File photo of Iran's former reformist President Mohammad Khatami taken on February 8, 2009. (AP Photo/Vahid Salemi, File)

File photo of Iran’s former reformist President Mohammad Khatami taken on February 8, 2009. (AP Photo/Vahid Salemi, File)

London, Asharq Al-Awsat—Former Iranian president Seyed Mohammad Khatami spoke out against the widespread surveillance on prominent figures in Iranian public life on Tuesday, accusing Iran’s intelligence service of fabricating incriminating evidence against him, using recordings of private conversations.

In a meeting with the former provincial governors from his administration, Khatami said “[the intelligence services] have created such an atmosphere of fear that everyone fears being under surveillance. In my case, I wish that accurate accounts of surveillance would have been passed on to higher authorities, not the incorrect and utter lies that have been quoted on my behalf in certain bulletins that is provided to high ranking decision makers”.

In the aftermath of Iran’s disputed 2009 presidential election, the majority of reformist politicians and activists became subject to increasingly intense government surveillance, more periods of detention, and travel bans.

The reformist former president clashed several times during his term in office with Iran’s security services, elements of which were implicated in a series of notorious murders of prominent intellectuals.

Despite being a former president, it is widely believed in Iran that Khatami’s movements are watched and controlled by the Iranian government. Khatami has not attended a series of events abroad he has been invited to, and failed to travel to the funeral of Nelson Mandela, despite having expressed his wish to do so.

As part of his election manifesto, Iran’s President Hassan Rouhani promised to reduce state intrusion into citizen’s lives. He has made little progress so far, leading to criticism from activists and human rights campaigners.

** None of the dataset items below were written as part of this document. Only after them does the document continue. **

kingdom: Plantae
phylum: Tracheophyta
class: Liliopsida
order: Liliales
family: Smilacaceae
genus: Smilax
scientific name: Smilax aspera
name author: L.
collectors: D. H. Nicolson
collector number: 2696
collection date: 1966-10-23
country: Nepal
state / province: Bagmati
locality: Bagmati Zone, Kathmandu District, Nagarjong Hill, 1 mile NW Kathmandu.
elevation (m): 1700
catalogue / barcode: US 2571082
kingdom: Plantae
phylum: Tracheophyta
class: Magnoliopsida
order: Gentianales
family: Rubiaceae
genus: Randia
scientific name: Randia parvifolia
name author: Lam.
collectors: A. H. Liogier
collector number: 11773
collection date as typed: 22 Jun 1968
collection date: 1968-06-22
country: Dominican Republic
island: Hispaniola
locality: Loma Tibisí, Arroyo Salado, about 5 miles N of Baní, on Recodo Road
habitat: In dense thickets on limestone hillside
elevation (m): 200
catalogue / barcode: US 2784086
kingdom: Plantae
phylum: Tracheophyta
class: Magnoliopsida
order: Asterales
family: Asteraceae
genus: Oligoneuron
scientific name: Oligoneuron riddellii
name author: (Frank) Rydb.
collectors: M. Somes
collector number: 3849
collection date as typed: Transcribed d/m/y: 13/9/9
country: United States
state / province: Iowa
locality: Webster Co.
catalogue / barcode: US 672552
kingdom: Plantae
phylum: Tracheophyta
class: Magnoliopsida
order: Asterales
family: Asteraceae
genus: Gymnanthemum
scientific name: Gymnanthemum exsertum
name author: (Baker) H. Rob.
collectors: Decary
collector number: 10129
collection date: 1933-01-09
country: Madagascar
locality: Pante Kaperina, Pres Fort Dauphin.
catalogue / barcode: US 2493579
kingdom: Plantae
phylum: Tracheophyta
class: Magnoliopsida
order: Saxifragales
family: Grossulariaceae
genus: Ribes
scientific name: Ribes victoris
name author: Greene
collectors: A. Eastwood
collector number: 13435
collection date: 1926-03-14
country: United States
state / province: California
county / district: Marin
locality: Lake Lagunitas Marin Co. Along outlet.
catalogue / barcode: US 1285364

One Iranian MP, Ali Motahari, complained in July that his office had been bugged, and submitted a letter of protest to Iran’s Intelligence ministry. On Saturday, Motahari said that two officials from ministry had been removed from office, but his claims were disputed by the editor of the hardline conservative Keyhan newspaper, Hossein Shariatmadari, who said that they were dismissed by the new Rouhani administration.